Княгиня опять вспыхнула.
– Нет, не потому, – сказала она явно сердитым голосом, – а вот, например, другой бы муж всю жизнь меня стал обманывать, а он этого, по своей честности, не в состоянии был сделать: говорит мне прямо и искренно!
– Что ж прямо и искренно говорить!.. – возразил Миклаков. – Это, конечно, можно делать из честности, а, пожалуй, ведь и из полного неуважения к личности другого… И я так понимаю-с, – продолжал он, расходившись, – что князь очень милый, конечно, человек, но барчонок, который свой каприз ставит выше счастия всей жизни другого: сначала полюбил одну женщину – бросил; потом полюбил другую – и ту, может быть, бросит.
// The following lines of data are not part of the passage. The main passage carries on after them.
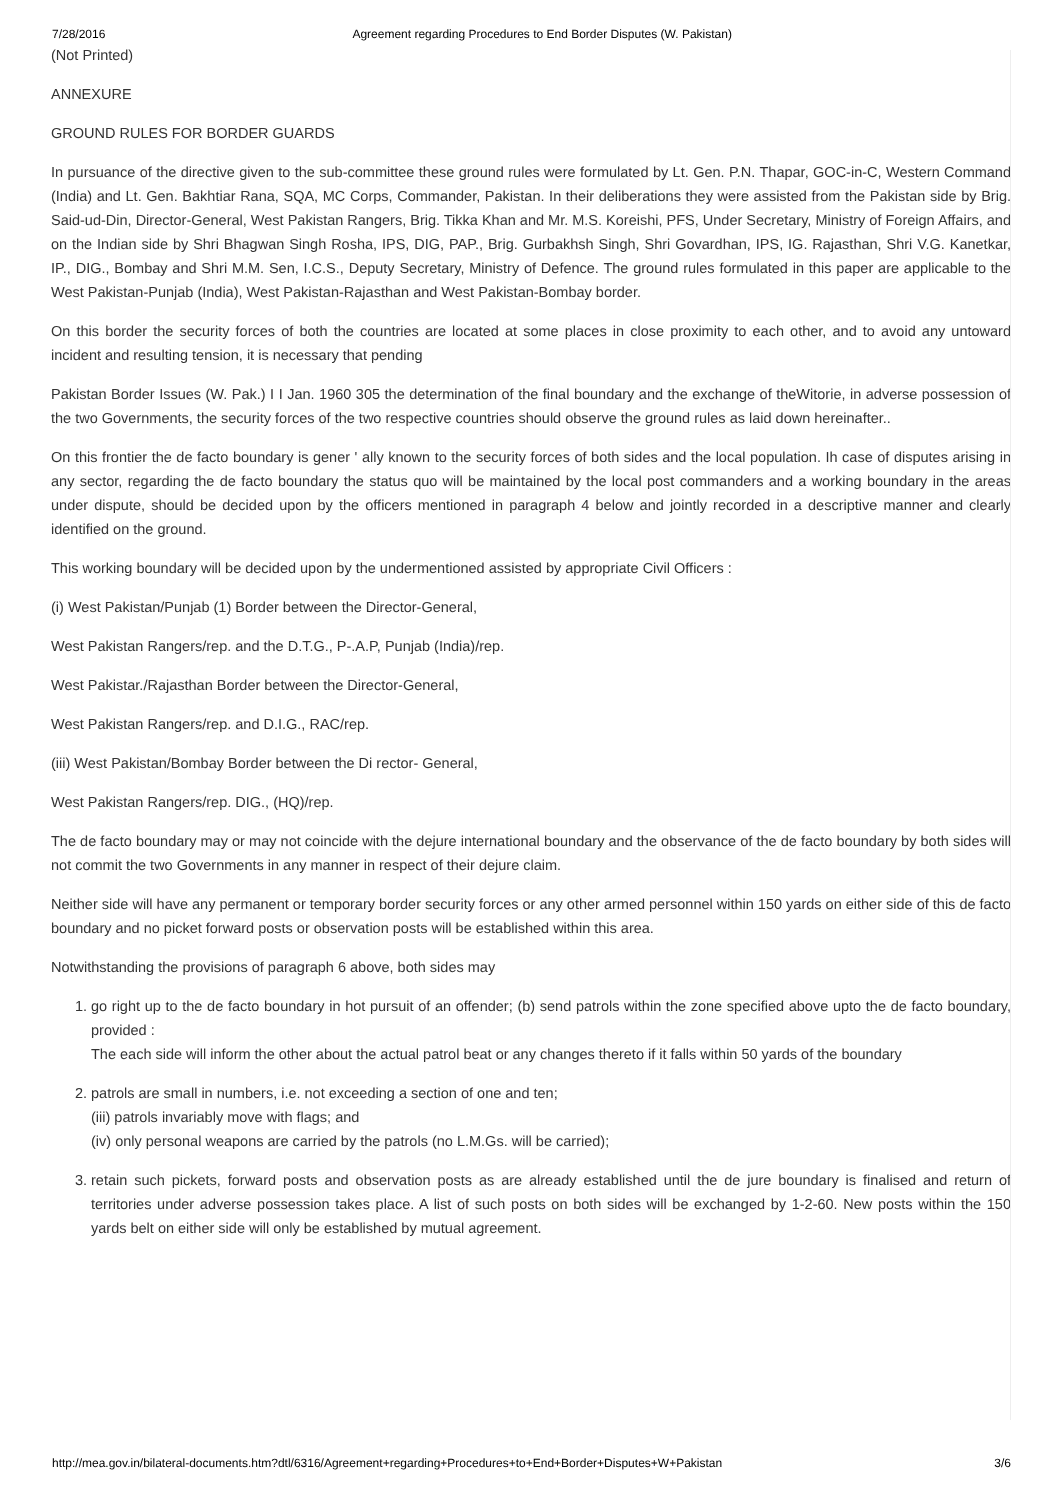7/28/2016 Agreement regarding Procedures to End Border Disputes (W. Pakistan)
(Not Printed)
ANNEXURE
GROUND RULES FOR BORDER GUARDS
In pursuance of the directive given to the sub-committee these ground rules were formulated by Lt. Gen. P.N. Thapar, GOC-in-C, Western Command (India) and Lt. Gen. Bakhtiar Rana, SQA, MC Corps, Commander, Pakistan. In their deliberations they were assisted from the Pakistan side by Brig. Said-ud-Din, Director-General, West Pakistan Rangers, Brig. Tikka Khan and Mr. M.S. Koreishi, PFS, Under Secretary, Ministry of Foreign Affairs, and on the Indian side by Shri Bhagwan Singh Rosha, IPS, DIG, PAP., Brig. Gurbakhsh Singh, Shri Govardhan, IPS, IG. Rajasthan, Shri V.G. Kanetkar, IP., DIG., Bombay and Shri M.M. Sen, I.C.S., Deputy Secretary, Ministry of Defence. The ground rules formulated in this paper are applicable to the West Pakistan-Punjab (India), West Pakistan-Rajasthan and West Pakistan-Bombay border.
On this border the security forces of both the countries are located at some places in close proximity to each other, and to avoid any untoward incident and resulting tension, it is necessary that pending
Pakistan Border Issues (W. Pak.) I I Jan. 1960 305 the determination of the final boundary and the exchange of theWitorie, in adverse possession of the two Governments, the security forces of the two respective countries should observe the ground rules as laid down hereinafter..
On this frontier the de facto boundary is gener ' ally known to the security forces of both sides and the local population. Ih case of disputes arising in any sector, regarding the de facto boundary the status quo will be maintained by the local post commanders and a working boundary in the areas under dispute, should be decided upon by the officers mentioned in paragraph 4 below and jointly recorded in a descriptive manner and clearly identified on the ground.
This working boundary will be decided upon by the undermentioned assisted by appropriate Civil Officers :
(i) West Pakistan/Punjab (1) Border between the Director-General,
West Pakistan Rangers/rep. and the D.T.G., P-.A.P, Punjab (India)/rep.
West Pakistar./Rajasthan Border between the Director-General,
West Pakistan Rangers/rep. and D.I.G., RAC/rep.
(iii) West Pakistan/Bombay Border between the Di rector- General,
West Pakistan Rangers/rep. DIG., (HQ)/rep.
The de facto boundary may or may not coincide with the dejure international boundary and the observance of the de facto boundary by both sides will not commit the two Governments in any manner in respect of their dejure claim.
Neither side will have any permanent or temporary border security forces or any other armed personnel within 150 yards on either side of this de facto boundary and no picket forward posts or observation posts will be established within this area.
Notwithstanding the provisions of paragraph 6 above, both sides may
1. go right up to the de facto boundary in hot pursuit of an offender; (b) send patrols within the zone specified above upto the de facto boundary, provided :
The each side will inform the other about the actual patrol beat or any changes thereto if it falls within 50 yards of the boundary
2. patrols are small in numbers, i.e. not exceeding a section of one and ten;
(iii) patrols invariably move with flags; and
(iv) only personal weapons are carried by the patrols (no L.M.Gs. will be carried);
3. retain such pickets, forward posts and observation posts as are already established until the de jure boundary is finalised and return of territories under adverse possession takes place. A list of such posts on both sides will be exchanged by 1-2-60. New posts within the 150 yards belt on either side will only be established by mutual agreement.
http://mea.gov.in/bilateral-documents.htm?dtl/6316/Agreement+regarding+Procedures+to+End+Border+Disputes+W+Pakistan 3/6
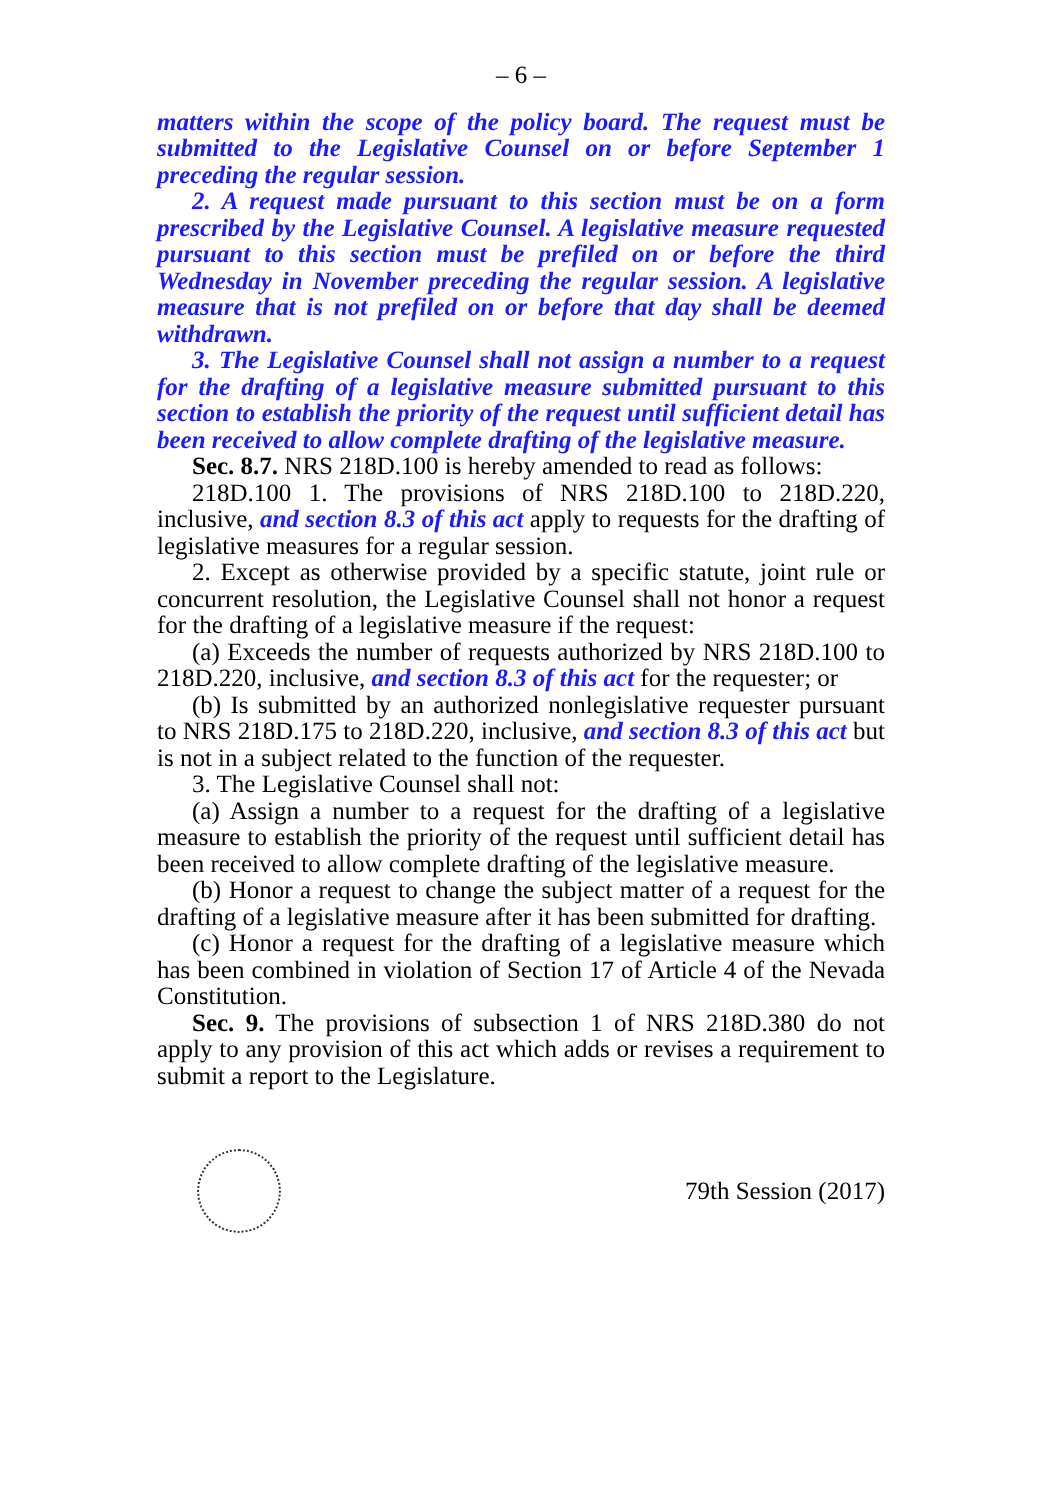– 6 –
matters within the scope of the policy board. The request must be submitted to the Legislative Counsel on or before September 1 preceding the regular session.
2. A request made pursuant to this section must be on a form prescribed by the Legislative Counsel. A legislative measure requested pursuant to this section must be prefiled on or before the third Wednesday in November preceding the regular session. A legislative measure that is not prefiled on or before that day shall be deemed withdrawn.
3. The Legislative Counsel shall not assign a number to a request for the drafting of a legislative measure submitted pursuant to this section to establish the priority of the request until sufficient detail has been received to allow complete drafting of the legislative measure.
Sec. 8.7. NRS 218D.100 is hereby amended to read as follows:
218D.100 1. The provisions of NRS 218D.100 to 218D.220, inclusive, and section 8.3 of this act apply to requests for the drafting of legislative measures for a regular session.
2. Except as otherwise provided by a specific statute, joint rule or concurrent resolution, the Legislative Counsel shall not honor a request for the drafting of a legislative measure if the request:
(a) Exceeds the number of requests authorized by NRS 218D.100 to 218D.220, inclusive, and section 8.3 of this act for the requester; or
(b) Is submitted by an authorized nonlegislative requester pursuant to NRS 218D.175 to 218D.220, inclusive, and section 8.3 of this act but is not in a subject related to the function of the requester.
3. The Legislative Counsel shall not:
(a) Assign a number to a request for the drafting of a legislative measure to establish the priority of the request until sufficient detail has been received to allow complete drafting of the legislative measure.
(b) Honor a request to change the subject matter of a request for the drafting of a legislative measure after it has been submitted for drafting.
(c) Honor a request for the drafting of a legislative measure which has been combined in violation of Section 17 of Article 4 of the Nevada Constitution.
Sec. 9. The provisions of subsection 1 of NRS 218D.380 do not apply to any provision of this act which adds or revises a requirement to submit a report to the Legislature.
79th Session (2017)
– И все мужчины, я думаю, такие! – сказала княгиня.
– Нет, не все мужчины такие, – произнес Миклаков.
– Кто же? Вас, что ли, прикажете считать приятным исключением? – спросила его колко княгиня.
– Да хоть бы меня, пожалуй! – отвечал ей нахально Миклаков.
Княгиня пожала плечами.
– Скромно сказано! – проговорила она опять с насмешкой.
Ее не на шутку начинали сердить эти злые отзывы Миклакова о князе. Положим, она сама очень хорошо знала и понимала, что князь дурно и, может быть, даже нечестно поступает против нее, но никак не желала, чтобы об этом говорили посторонние.
Миклаков с своей стороны видел, что он мало подействовал на княгиню своими убеждениями, и рассчитал, что на нее временем лучше будет повлиять.
– А что, скажите, чем вы занимаетесь?.. На что тратите вы ваш досуг? – спросил он ее.
– Да ничем особенно не занимаюсь, – отвечала княгиня.
– Читаете что-нибудь?.. Музыкой много занимаетесь? – продолжал Миклаков спрашивать.
– Прежде много занималась, а теперь и та наскучила.
– Значит, только и делаете, что оплакиваете утраченную любовь вашего недостойного супруга?
– И того нет: для меня решительно все равно, утратила я его любовь или нет, – произнесла княгиня, сильно досадуя в душе на князя, что он подводит ее под подобные насмешки.
– Но надобно же, однако, на что-нибудь приятное и занятное направить вам ваше воображение, – говорил Миклаков.
– Я направлю его к богу и буду просить у него смерти, – отвечала княгиня.
– Э, пустяки – смерти просить!.. А в карты, скажите, вы любите играть? – спросил ее Миклаков.
– Люблю! – сказала протяжно княгиня.
– Ну, хотите, я буду ходить к вам в карты играть, серьезно, по большой?.. Буду вас обыгрывать, – благо у вас денег много.